READING TEXT ::

Let the angle $\theta$ be measured from the vertical axis (top of the hemisphere) downwards.
The rope extends from $\theta = 0$ to $\theta = \phi_{max}$, where $l = r\phi_{max}$. So, $\phi_{max} = l/r$.

2. Determine the Acceleration of the Rope:
Since the rope is inextensible and frictionless, all points on the rope will have the same tangential acceleration, say $a$.
Consider the entire rope as a system. The total mass of the rope is $M = \lambda l = \lambda r \phi_{max}$.
The only force causing the rope to slide is the tangential component of gravity acting on each element of the rope.
The tangential component of gravitational force on a small element of mass $dm = \lambda ds = \lambda r d\theta$ at angle $\theta$ is $dm \cdot g \sin\theta = \lambda r g \sin\theta d\theta$.

The total tangential force on the entire rope is the integral of these components from $\theta = 0$ to $\theta = \phi_{max}$: $F_{total, tangential} = \int_{0}^{\phi_{max}} \lambda r g \sin\theta d\theta$
$F_{total, tangential} = \lambda r g [-\cos\theta]_{0}^{\phi_{max}}$
$F_{total, tangential} = \lambda r g (-\cos\phi_{max} - (-\cos0))$
$F_{total, tangential} = \lambda r g (1 - \cos\phi_{max})$

Using Newton's second law for the entire rope: $F_{total, tangential} = M a$
$\lambda r g (1 - \cos\phi_{max}) = (\lambda r \phi_{max}) a$
$a = \frac{g (1 - \cos\phi_{max})}{\phi_{max}}$

3. Derive the Expression for Tension $T(\theta)$:
Consider a segment of the rope from an arbitrary point at angle $\theta$ down to the free end at $\phi_{max}$.
Let $T(\theta)$ be the tension at angle $\theta$. This tension acts upwards (towards the top of the hemisphere).
The mass of this segment is $M_{segment} = \lambda \times (\text{length of segment}) = \lambda r (\phi_{max} - \theta)$.

TASKS FOR THIS EXERCISE ::
1) Copy out the portion of the rope derivation between "2. Determine the" and "g \sin\theta d\theta$.", inclusive.
2) Answer these questions from the rope derivation.
(a) From where is the angle θ measured?
(b) What expression is given for the total mass of the rope?
(c) In which direction does the tension T(θ) act?
The items that come after the rope derivation have no connection to it.

STORED DATA ::
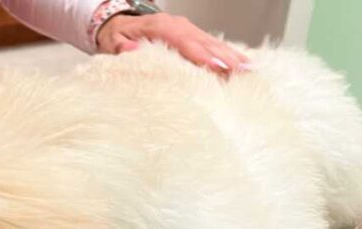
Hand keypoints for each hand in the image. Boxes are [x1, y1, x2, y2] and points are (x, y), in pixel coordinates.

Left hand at [96, 13, 249, 75]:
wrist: (119, 24)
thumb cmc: (117, 37)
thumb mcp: (112, 42)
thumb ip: (121, 47)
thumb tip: (129, 49)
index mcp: (157, 26)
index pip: (181, 40)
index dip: (199, 53)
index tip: (215, 66)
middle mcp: (175, 25)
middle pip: (202, 41)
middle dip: (222, 56)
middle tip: (241, 72)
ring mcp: (186, 28)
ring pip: (211, 41)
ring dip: (230, 55)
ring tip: (249, 69)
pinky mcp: (191, 34)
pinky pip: (211, 43)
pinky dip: (226, 52)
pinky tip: (242, 62)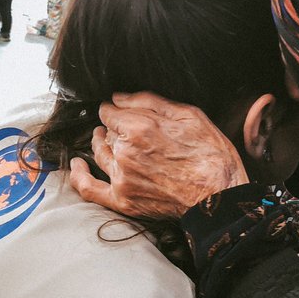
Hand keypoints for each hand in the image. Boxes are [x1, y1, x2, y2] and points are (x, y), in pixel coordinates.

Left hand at [69, 92, 248, 218]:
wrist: (220, 197)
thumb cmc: (211, 155)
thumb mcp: (189, 115)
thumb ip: (150, 101)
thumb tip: (119, 97)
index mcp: (139, 128)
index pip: (111, 111)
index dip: (118, 110)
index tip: (125, 112)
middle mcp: (125, 152)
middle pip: (107, 132)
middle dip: (114, 128)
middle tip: (127, 128)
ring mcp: (121, 178)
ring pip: (100, 153)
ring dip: (100, 143)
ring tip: (105, 139)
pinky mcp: (123, 200)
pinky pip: (89, 189)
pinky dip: (79, 176)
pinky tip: (77, 165)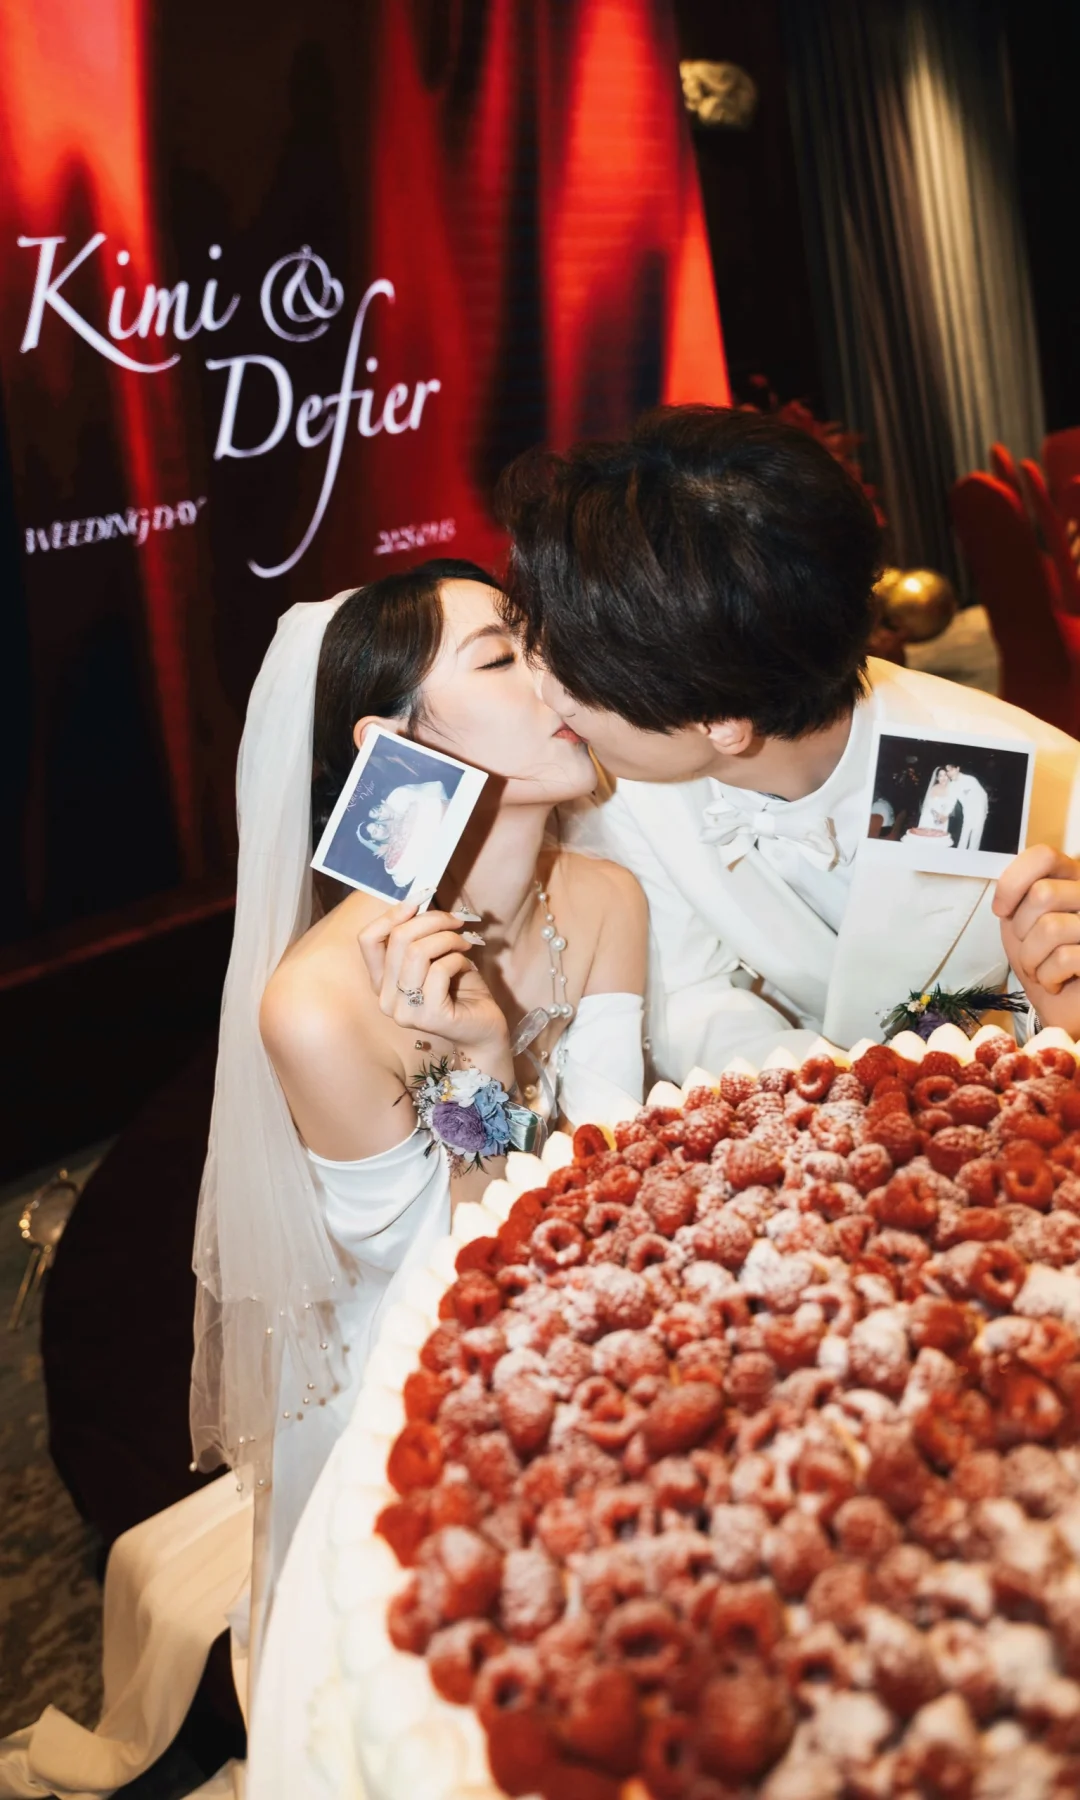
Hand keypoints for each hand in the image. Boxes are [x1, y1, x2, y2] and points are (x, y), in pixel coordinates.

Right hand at [358, 900, 510, 1066]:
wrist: (483, 1029)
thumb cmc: (459, 990)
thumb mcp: (434, 957)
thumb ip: (420, 937)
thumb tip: (417, 902)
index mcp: (382, 982)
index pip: (368, 940)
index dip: (391, 915)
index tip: (419, 900)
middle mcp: (386, 998)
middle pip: (398, 939)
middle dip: (432, 921)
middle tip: (456, 922)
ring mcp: (404, 1011)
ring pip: (418, 952)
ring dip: (447, 939)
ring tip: (464, 943)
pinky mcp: (428, 1017)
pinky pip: (440, 970)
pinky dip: (458, 959)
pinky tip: (467, 964)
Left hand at [993, 845, 1079, 1031]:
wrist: (1061, 1006)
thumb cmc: (1041, 960)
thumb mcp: (1021, 921)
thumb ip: (1017, 896)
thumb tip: (1006, 896)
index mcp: (1072, 879)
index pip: (1043, 855)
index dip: (1013, 882)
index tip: (1002, 910)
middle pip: (1043, 894)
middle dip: (1021, 930)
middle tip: (1029, 949)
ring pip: (1051, 927)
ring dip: (1031, 958)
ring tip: (1040, 969)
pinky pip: (1066, 958)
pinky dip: (1048, 977)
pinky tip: (1056, 982)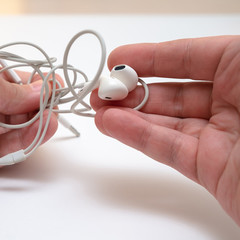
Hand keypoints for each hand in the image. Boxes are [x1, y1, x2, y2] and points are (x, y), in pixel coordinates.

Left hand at [0, 55, 57, 205]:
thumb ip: (1, 88)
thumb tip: (35, 92)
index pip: (6, 82)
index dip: (30, 84)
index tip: (52, 86)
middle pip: (11, 107)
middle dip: (34, 105)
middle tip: (55, 104)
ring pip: (10, 130)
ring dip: (33, 124)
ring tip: (52, 119)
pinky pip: (2, 152)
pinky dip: (22, 144)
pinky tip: (38, 133)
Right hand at [91, 36, 239, 224]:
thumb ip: (221, 58)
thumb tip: (180, 56)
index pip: (192, 58)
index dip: (152, 56)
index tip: (119, 59)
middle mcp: (237, 102)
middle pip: (174, 90)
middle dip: (134, 87)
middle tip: (103, 88)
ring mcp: (224, 137)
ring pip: (166, 121)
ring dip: (128, 114)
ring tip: (99, 107)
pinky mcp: (213, 169)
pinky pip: (168, 148)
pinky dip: (138, 137)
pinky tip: (112, 126)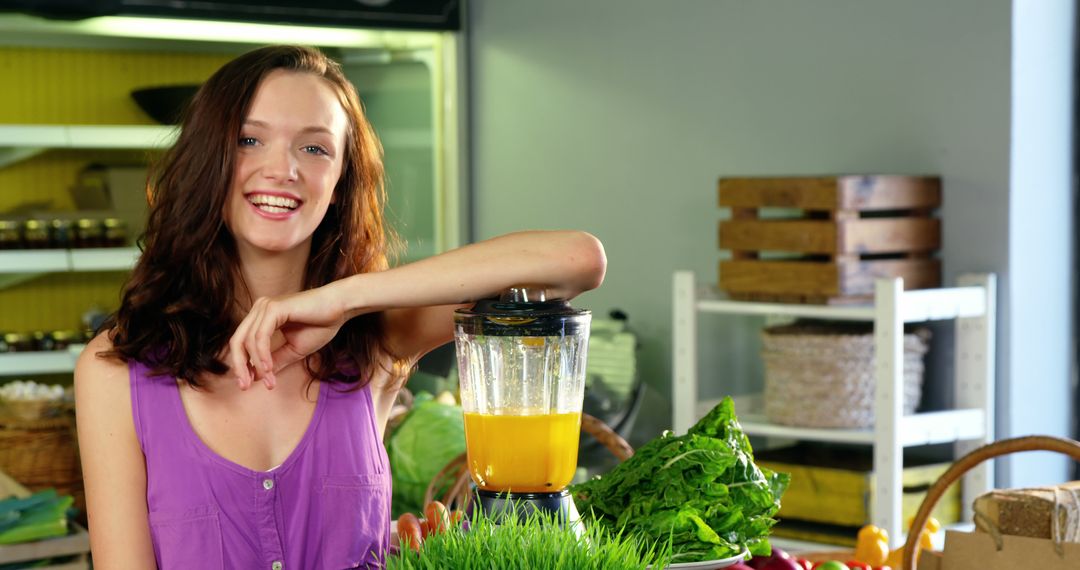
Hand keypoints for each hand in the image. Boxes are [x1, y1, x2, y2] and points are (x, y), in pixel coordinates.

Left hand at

ANSWERS PROVIDED ::
1)
2. Determine the Acceleration of the Rope:
Since the rope is inextensible and frictionless, all points on the rope will have the same tangential acceleration, say $a$.
Consider the entire rope as a system. The total mass of the rope is $M = \lambda l = \lambda r \phi_{max}$.
The only force causing the rope to slide is the tangential component of gravity acting on each element of the rope.
The tangential component of gravitational force on a small element of mass $dm = \lambda ds = \lambda r d\theta$ at angle $\theta$ is $dm \cdot g \sin\theta = \lambda r g \sin\theta d\theta$.

2)
(a) From the vertical axis at the top of the hemisphere, measured downwards.
(b) M = λl = λrφ_max.
(c) Upwards, toward the top of the hemisphere.